__CONSEGNA A__
Cita dal brano sulla pronuncia della Suprema Corte la parte che va da "La Suprema Corte" fino a "erano chiaramente leggibili." compreso.
------------------------------------------------
La Suprema Corte ha osservato che, nella fattispecie, non risultava che la ricorrente avesse operato una espressa e specifica contestazione della conformità agli originali delle copie fotostatiche prodotte dal Comune di BBB, limitandosi a sostenere semplicemente - oltre alla inderogabile necessità di produzione degli originali - che tali copie non erano chiaramente leggibili.

Con riguardo alla seconda delle suddette questioni, la Corte ha ritenuto immune da censure, in quanto correttamente e congruamente motivato, l'accertamento in fatto compiuto dal giudice autore della sentenza impugnata, che –previo esame delle copie fotostatiche prodotte in giudizio ed interpretandone il contenuto dichiarativo – aveva riscontrato che gli avvisi di ricevimento delle notificazioni dei verbali di constatazione delle infrazioni al codice della strada poste a base della cartella di pagamento impugnata contenevano l'attestazione dell'espletamento delle formalità previste dall'art. 139, comma 3, c.p.c., nonché dall'art. 7, comma 3, legge 20 novembre 1982 n. 890, in ordine alla ricerca della persone cui consegnare l'atto in mancanza del destinatario – accertamento comunque da condividere, considerato che lo stesso modello dell'avviso di ricevimento in uso per le notificazioni a mezzo del servizio postale risultava predisposto in modo tale da dare conto della mancanza degli altri soggetti abilitati, in caso di consegna dell'atto al portiere, e la sottoscrizione di detto modello da parte dell'agente postale doveva ritenersi sufficiente ad attestare l'avvenuta effettuazione della vana ricerca di detti soggetti; accertamento da cui, poi, era stato correttamente affermato, in diritto, che la consegna degli atti nelle mani del portiere era avvenuta regolarmente, per l'assenza delle altre persone legittimate a riceverli, con la conseguente validità della notificazione.
------------------------------------------------
__CONSEGNA B__
Stampa senza alcuna modifica le righe delle voci che vanno dalla riga contenente "máximo, um leve" fino alla riga contenente "É por isso que", inclusa quest'ultima.

__Dati raccolti__
------------------------------------------------
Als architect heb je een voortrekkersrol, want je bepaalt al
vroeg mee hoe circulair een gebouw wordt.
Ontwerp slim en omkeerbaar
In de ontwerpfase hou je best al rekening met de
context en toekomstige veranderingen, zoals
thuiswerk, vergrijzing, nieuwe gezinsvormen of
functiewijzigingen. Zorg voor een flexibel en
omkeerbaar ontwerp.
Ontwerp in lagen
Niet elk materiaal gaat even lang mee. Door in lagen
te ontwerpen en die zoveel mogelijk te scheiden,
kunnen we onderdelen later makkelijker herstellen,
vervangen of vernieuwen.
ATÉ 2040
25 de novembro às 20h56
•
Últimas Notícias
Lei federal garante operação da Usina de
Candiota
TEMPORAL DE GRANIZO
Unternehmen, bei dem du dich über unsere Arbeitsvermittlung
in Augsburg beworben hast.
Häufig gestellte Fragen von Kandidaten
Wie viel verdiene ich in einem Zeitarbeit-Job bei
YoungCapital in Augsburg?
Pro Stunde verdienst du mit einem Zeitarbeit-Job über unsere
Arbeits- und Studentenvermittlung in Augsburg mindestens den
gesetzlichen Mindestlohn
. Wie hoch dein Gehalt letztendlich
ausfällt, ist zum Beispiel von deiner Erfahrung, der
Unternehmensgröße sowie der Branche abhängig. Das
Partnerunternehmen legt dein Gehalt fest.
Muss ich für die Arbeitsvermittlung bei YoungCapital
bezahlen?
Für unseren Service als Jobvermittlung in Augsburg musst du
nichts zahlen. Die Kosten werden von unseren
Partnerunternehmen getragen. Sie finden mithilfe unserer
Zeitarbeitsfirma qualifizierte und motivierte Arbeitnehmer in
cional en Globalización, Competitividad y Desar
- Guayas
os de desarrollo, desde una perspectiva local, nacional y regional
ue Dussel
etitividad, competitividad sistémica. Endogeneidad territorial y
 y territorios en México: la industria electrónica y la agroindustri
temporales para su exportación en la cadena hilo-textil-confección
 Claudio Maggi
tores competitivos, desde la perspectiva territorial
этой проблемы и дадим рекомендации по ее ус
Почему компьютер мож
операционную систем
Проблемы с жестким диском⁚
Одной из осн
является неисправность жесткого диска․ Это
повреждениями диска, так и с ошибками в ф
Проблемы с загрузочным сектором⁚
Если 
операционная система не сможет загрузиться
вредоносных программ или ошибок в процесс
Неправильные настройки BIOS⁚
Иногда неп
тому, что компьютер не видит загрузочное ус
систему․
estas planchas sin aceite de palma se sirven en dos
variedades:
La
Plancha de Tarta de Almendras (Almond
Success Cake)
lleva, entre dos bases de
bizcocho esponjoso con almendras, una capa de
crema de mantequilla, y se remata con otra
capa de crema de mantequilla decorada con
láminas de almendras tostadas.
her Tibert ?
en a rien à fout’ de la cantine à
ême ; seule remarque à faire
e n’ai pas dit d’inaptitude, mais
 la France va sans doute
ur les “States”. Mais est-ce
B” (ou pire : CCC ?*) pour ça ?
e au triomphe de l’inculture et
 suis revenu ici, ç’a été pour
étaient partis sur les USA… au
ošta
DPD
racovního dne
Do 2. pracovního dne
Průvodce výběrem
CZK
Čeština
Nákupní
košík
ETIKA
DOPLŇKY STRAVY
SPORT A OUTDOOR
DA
------------------------------------------------
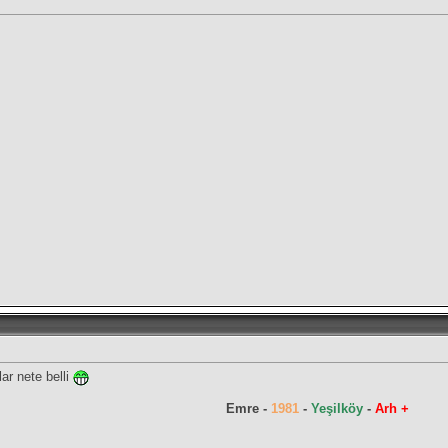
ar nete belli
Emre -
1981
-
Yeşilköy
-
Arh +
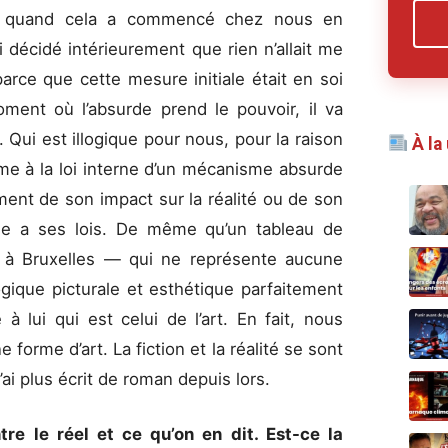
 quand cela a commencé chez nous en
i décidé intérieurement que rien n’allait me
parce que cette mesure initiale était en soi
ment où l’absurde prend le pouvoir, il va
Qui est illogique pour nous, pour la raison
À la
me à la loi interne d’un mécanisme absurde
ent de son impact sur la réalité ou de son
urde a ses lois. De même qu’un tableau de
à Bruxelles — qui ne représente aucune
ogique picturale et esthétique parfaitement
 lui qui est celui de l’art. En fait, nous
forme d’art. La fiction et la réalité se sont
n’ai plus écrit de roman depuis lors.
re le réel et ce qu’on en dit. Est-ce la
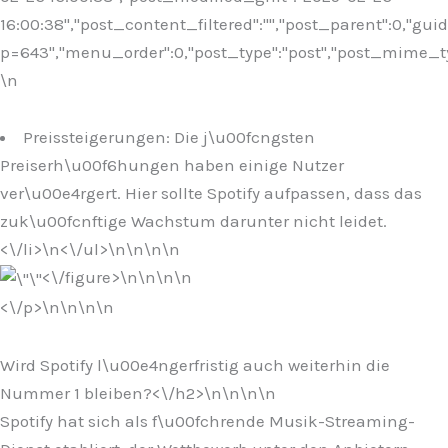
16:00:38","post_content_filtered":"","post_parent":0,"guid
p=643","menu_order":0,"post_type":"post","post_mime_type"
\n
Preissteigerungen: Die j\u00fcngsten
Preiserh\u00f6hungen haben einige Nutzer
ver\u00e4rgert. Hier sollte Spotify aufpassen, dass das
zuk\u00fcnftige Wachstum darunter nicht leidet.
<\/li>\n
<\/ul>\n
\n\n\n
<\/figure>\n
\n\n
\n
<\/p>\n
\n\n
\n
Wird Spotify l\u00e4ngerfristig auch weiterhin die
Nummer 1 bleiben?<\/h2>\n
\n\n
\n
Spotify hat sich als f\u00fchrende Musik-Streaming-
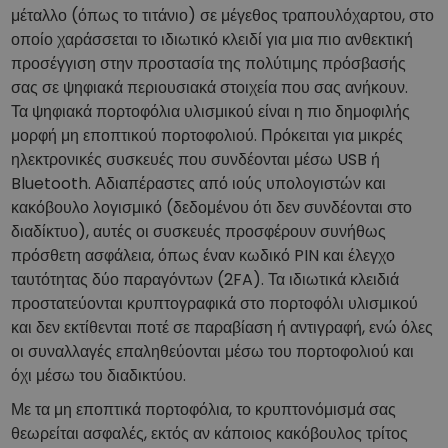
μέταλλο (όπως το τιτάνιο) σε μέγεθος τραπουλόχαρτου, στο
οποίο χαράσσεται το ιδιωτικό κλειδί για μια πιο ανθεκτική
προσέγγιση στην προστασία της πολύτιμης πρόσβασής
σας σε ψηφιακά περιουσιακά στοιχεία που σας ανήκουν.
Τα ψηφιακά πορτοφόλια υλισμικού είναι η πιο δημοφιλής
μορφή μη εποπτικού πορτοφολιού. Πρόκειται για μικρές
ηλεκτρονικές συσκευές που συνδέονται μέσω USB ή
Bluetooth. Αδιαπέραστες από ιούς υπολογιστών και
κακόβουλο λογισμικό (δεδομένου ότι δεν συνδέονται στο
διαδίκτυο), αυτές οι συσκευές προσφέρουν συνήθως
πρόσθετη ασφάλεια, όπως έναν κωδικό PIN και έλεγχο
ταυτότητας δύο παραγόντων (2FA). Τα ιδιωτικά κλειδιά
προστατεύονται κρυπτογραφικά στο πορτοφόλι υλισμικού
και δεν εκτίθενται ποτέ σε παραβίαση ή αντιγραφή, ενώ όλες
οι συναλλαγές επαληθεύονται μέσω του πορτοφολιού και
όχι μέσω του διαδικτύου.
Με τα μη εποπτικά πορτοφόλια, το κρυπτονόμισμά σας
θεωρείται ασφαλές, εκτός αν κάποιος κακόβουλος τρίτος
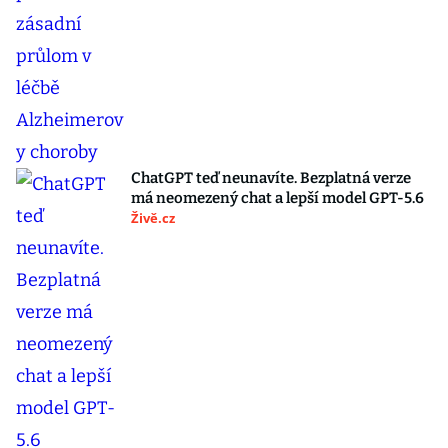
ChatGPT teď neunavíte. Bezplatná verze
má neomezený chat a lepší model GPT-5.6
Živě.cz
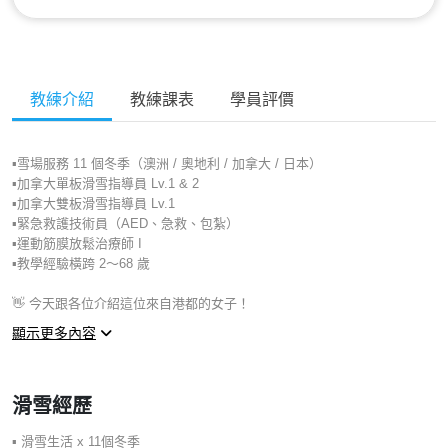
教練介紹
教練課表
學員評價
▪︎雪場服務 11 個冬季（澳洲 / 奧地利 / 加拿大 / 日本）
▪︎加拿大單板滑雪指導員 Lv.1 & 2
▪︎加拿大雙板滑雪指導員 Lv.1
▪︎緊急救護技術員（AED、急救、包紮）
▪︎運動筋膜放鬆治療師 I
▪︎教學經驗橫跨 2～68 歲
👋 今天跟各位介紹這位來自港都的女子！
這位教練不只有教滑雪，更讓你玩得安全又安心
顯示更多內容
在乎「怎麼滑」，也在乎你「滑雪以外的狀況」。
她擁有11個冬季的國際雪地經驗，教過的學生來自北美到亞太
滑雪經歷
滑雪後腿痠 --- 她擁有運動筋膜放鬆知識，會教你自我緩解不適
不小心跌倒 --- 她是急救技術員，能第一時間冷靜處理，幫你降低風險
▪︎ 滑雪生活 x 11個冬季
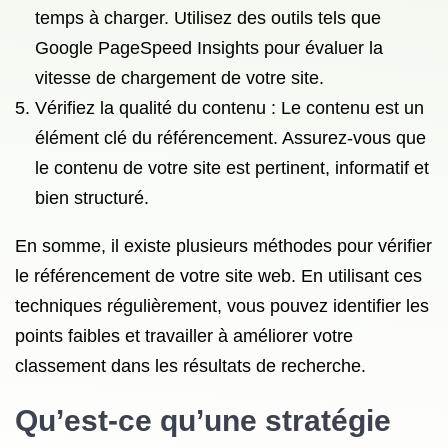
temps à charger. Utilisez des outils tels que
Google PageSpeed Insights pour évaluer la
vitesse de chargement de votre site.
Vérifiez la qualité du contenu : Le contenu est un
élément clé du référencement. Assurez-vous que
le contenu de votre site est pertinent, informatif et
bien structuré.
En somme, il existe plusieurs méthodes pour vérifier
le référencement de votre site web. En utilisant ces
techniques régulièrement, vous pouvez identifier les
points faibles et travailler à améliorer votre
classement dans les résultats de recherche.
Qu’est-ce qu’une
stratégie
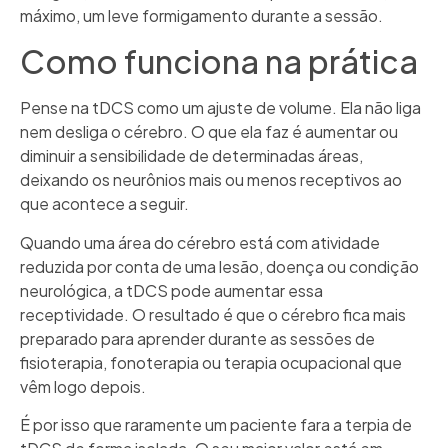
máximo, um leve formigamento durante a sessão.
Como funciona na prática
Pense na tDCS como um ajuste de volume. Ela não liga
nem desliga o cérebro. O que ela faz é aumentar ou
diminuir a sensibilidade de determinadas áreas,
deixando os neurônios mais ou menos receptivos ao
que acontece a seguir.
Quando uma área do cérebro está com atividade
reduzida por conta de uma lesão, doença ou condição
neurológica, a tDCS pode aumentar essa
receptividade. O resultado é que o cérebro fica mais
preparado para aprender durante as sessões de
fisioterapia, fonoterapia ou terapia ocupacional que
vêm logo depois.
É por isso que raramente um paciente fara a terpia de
------------------------------------------------
__SOLUZIONE ESERCIZIO A__
La Suprema Corte ha osservato che, nella fattispecie, non risultava che la ricorrente avesse operato una espressa e specifica contestazione della conformità agli originali delle copie fotostatiche prodotte dal Comune di BBB, limitandosi a sostenere semplicemente - oltre alla inderogabile necessità di produzione degli originali - che tali copie non erano chiaramente leggibili.

__SOLUZIONE ESERCIZIO B__
máximo, um leve formigamento durante a sessão.
Como funciona na prática
Pense na tDCS como um ajuste de volume. Ela não liga
nem desliga o cérebro. O que ela faz é aumentar ou
diminuir a sensibilidade de determinadas áreas,
deixando os neurônios mais ou menos receptivos ao
que acontece a seguir.
Quando uma área do cérebro está com atividade
reduzida por conta de uma lesão, doença ou condição
neurológica, a tDCS pode aumentar essa
receptividade. O resultado é que o cérebro fica mais
preparado para aprender durante as sessões de
fisioterapia, fonoterapia ou terapia ocupacional que
vêm logo depois.
É por isso que raramente um paciente fara a terpia de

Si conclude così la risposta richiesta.